Guyana experienced another side of the Venezuelan method. Under PetroCaribe, Guyana benefitted from a rice-for-oil compensation arrangement. Guyanese rice exports were accepted in partial payment for Venezuelan oil, and the scheme gave stimulus to the rice sector before it ended.
But the same Venezuela that bought Guyanese rice continued to press its claim to Essequibo.
That is how leverage works. First cultivate relationships, then finance dependence. In effect, soften the room, divide the region. Then, when the territorial claim is asserted, the counter coalition is weaker than it should be.
T&T is not a spectator
This is why the Essequibo brooch matters. Wear it, see who objects, see who stays silent, see who values bilateral favour above collective principle.
The matter also reaches beyond Guyana. Caricom had already warned in 2015 that Venezuela’s Decree affected the maritime space of not only Guyana but also other member states. Heads of Government called on Venezuela to withdraw the elements of that decree applying to the territory and maritime space of member states.
T&T citizens should read that carefully. We are not spectators. We sit close to Venezuela. We have energy interests tied to Venezuelan resources. We have maritime interests, migration pressures and security concerns. We are faced with a larger neighbour that has shown the willingness to use their military to provoke and intimidate across the border in Guyana.
This brings us to the separate spectacle of former prime minister and former energy minister Stuart Young meeting Delcy Rodríguez in Caracas.
According to Guardian reporting, Young posted a photograph of himself shaking hands with Rodríguez at Miraflores Palace, with the hashtag “persona grata”.
This is extremely reckless, especially from someone who, when in Government, almost patented the words “unpatriotic” and “treasonous”.
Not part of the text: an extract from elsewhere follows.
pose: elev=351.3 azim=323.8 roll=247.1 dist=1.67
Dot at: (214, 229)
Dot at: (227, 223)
We certainly need to engage Venezuela on cross-border energy where it is in our interest, as well as pursue our lawful share of gas resources. However, as a Caricom nation we need to support Guyana’s territorial integrity without hesitation.
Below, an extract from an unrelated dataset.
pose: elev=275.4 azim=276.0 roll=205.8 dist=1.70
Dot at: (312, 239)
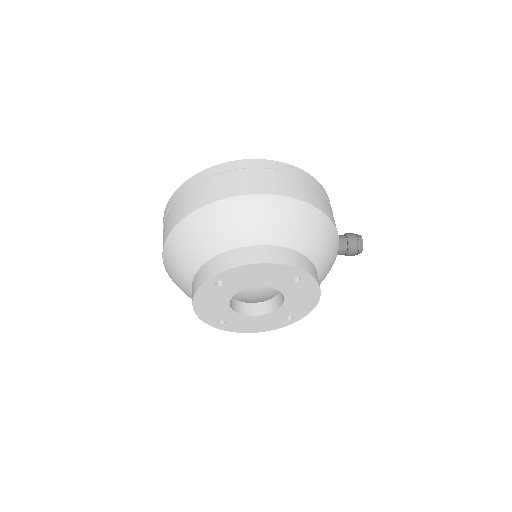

Directionally that means closer ties to the US as a counter balance to ensure the territorial integrity of the countries in the southern Caribbean, including ours. “Neutrality” is a “cop out” that borders on being irresponsible.
The lesson from ALBA and PetroCaribe is that power rarely arrives calling itself power. It sometimes arrives calling itself solidarity. In the past it arrived with concessional oil, long credit, shared history, anti-imperial speeches and the promise of dignity.
If the result is dependence on Caracas, silence on Essequibo and the displacement of Trinidad and Tobago’s own strategic interests, we should be honest enough to name what happened.
The Caribbean should not be seeking to embrace a hegemon that still lacks rule of law, a functioning democracy and a stable market structure. It does not need to romanticise Chavismo because it dislikes Washington.
Venezuela’s posturing should be met with regional solidarity but that seems to be seriously lacking where it matters. Patrick Manning warned that the region could cut its own throat. Two decades later, the knife is still on the table.